Stored dataset items
● ● ● ● ●

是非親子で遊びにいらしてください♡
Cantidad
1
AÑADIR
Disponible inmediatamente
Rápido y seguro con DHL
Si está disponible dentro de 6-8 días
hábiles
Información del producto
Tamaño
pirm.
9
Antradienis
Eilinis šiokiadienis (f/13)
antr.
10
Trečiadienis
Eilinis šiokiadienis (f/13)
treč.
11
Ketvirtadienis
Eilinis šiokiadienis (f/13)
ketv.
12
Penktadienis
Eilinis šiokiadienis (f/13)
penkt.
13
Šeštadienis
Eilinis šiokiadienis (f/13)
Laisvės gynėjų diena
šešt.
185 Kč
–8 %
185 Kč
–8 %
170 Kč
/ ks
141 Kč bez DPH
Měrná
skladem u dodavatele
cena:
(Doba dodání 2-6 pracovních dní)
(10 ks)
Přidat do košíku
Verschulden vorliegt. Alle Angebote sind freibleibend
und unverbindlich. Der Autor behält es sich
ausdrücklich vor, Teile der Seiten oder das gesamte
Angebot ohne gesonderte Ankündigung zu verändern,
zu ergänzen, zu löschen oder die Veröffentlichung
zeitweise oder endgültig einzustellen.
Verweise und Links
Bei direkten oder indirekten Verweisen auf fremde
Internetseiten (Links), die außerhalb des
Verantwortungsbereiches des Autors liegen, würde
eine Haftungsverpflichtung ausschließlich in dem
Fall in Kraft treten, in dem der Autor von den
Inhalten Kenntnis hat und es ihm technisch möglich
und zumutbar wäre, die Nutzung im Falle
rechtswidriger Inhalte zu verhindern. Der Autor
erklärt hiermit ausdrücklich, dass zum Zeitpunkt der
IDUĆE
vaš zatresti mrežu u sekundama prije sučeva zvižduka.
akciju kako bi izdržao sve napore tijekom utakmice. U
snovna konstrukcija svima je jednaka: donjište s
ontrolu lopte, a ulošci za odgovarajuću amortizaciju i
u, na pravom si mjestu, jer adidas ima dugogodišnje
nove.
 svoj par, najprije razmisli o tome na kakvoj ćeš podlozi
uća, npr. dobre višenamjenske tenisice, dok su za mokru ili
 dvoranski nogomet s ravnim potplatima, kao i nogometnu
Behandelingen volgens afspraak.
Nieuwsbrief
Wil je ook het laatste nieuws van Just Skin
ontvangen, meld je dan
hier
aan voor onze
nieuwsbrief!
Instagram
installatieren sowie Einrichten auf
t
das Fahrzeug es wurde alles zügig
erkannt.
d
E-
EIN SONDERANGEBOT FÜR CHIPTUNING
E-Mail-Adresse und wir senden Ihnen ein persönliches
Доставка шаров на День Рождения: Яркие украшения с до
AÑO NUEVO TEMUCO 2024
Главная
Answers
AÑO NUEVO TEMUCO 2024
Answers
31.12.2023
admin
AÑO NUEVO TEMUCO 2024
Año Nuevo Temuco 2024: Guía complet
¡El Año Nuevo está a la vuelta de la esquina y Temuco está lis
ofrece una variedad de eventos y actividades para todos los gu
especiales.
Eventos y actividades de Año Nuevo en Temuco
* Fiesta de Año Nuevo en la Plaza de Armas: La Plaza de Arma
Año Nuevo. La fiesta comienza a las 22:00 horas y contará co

● ● ● ● ●

▶ AIM OF THE TASK
Set down exactly, and only, the lines from the one with "Bei direkten oder" to the final line of the data.

▶ ANSWER AREA
Bei direkten oder indirekten Verweisen auf fremde
Internetseiten (Links), die außerhalb des
Verantwortungsbereiches des Autors liegen, würde
eine Haftungsverpflichtung ausschließlich in dem
Fall in Kraft treten, in dem der Autor von den
Inhalten Kenntnis hat und es ihm technisch möglich
und zumutbar wäre, die Nutzung im Falle
rechtswidriger Inhalte zu verhindern. Der Autor
erklärt hiermit ausdrücklich, dass zum Zeitpunkt der
IDUĆE
vaš zatresti mrežu u sekundama prije sučeva zvižduka.
akciju kako bi izdržao sve napore tijekom utakmice. U
snovna konstrukcija svima je jednaka: donjište s
ontrolu lopte, a ulošci za odgovarajuću amortizaciju i
u, na pravom si mjestu, jer adidas ima dugogodišnje
nove.
 svoj par, najprije razmisli o tome na kakvoj ćeš podlozi
uća, npr. dobre višenamjenske tenisice, dok su za mokru ili
 dvoranski nogomet s ravnim potplatima, kao i nogometnu
Behandelingen volgens afspraak.
Nieuwsbrief
Wil je ook het laatste nieuws van Just Skin
ontvangen, meld je dan
hier
aan voor onze
nieuwsbrief!
Instagram
installatieren sowie Einrichten auf
t
das Fahrzeug es wurde alles zügig
erkannt.
d
E-
EIN SONDERANGEBOT FÜR CHIPTUNING
E-Mail-Adresse und wir senden Ihnen ein persönliches
Доставка шаров на День Рождения: Яркие украшения с до
AÑO NUEVO TEMUCO 2024
Главная
Answers
AÑO NUEVO TEMUCO 2024
Answers
31.12.2023
admin
AÑO NUEVO TEMUCO 2024
Año Nuevo Temuco 2024: Guía complet
¡El Año Nuevo está a la vuelta de la esquina y Temuco está lis
ofrece una variedad de eventos y actividades para todos los gu
especiales.
Eventos y actividades de Año Nuevo en Temuco
* Fiesta de Año Nuevo en la Plaza de Armas: La Plaza de Arma
Año Nuevo. La fiesta comienza a las 22:00 horas y contará co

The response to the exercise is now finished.